Parte 1: Los marineros azules del Sahara.
Los rayos del sol vespertino morían lentamente en el firmamento, en una fusión de tonos anaranjados, morados y azulados. Las sombras dibujadas sobre la caliente arena danzaban en cadencia con el viento que soplaba cada grano, cada hoja de cada hierba, y cada pliegue de sus blancas ropas. El rugir del viento, así como los retumbantes latidos de su corazón, y los ásperos jadeos que brotaban de su garganta, rompía con aquel silencio ensordecedor. Las dunas se levantaban con gran temple ante sus ojos, como amenazando con dejarse caer con todo su peso y darle una muerte segura. Sin embargo sus pies seguían pisando con fuerza, como muestra de que no se dejaría amedrentar.
Segundo tras segundo, minuto tras minuto, hora tras hora, y día tras día llevó ese peregrinar. Eventualmente sus piernas comenzaron a tambalear, su garganta a llenarse de polvo, sus ojos a nublarse por la falta de sueño, su piel a resquebrajarse por los estragos del sol y la arena, e incluso su mente a jugarle malas pasadas al mostrarle frente a sus ojos al objeto de su adoración. Se talló los ojos ante esto último e inmediatamente aquella visión desapareció. Recordaba a la perfección que dejó a su amor ya bastante lejos, por lo que un simple espejismo no lo iba a engañar. No obstante no pudo evitar sentir cierto remordimiento al irse sin aquella persona a la que le entregó su corazón y su alma, pero no podía arriesgarla a las inclemencias del hostil desierto. Además ésta misma fue quien le dio las expresas órdenes de irse y no volver hasta que las aguas se calmaran.

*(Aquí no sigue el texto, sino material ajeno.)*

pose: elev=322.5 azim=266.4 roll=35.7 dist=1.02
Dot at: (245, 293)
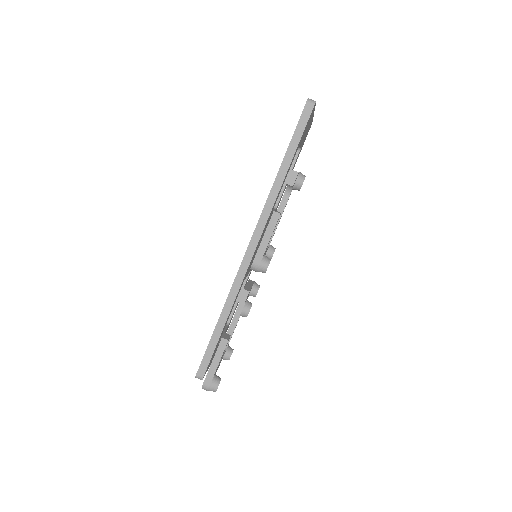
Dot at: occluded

Las primeras estrellas de la noche comenzaron a brillar en lo alto, y el furioso viento del día se volvió calmo pero más frío. Asimismo la escasa vegetación desaparecía de su campo de visión. No resistiendo más, se dejó caer en un sueño profundo, uno en el que él y su adoración se entregaban al amor. No supo cuánto tiempo estuvo así, pero cuando una luz intensa se filtró bajo sus doradas pestañas, el corazón se le aceleró y eventualmente abrió los ojos de forma abrupta, hiriéndose la vista con la luz cegadora del sol de mediodía.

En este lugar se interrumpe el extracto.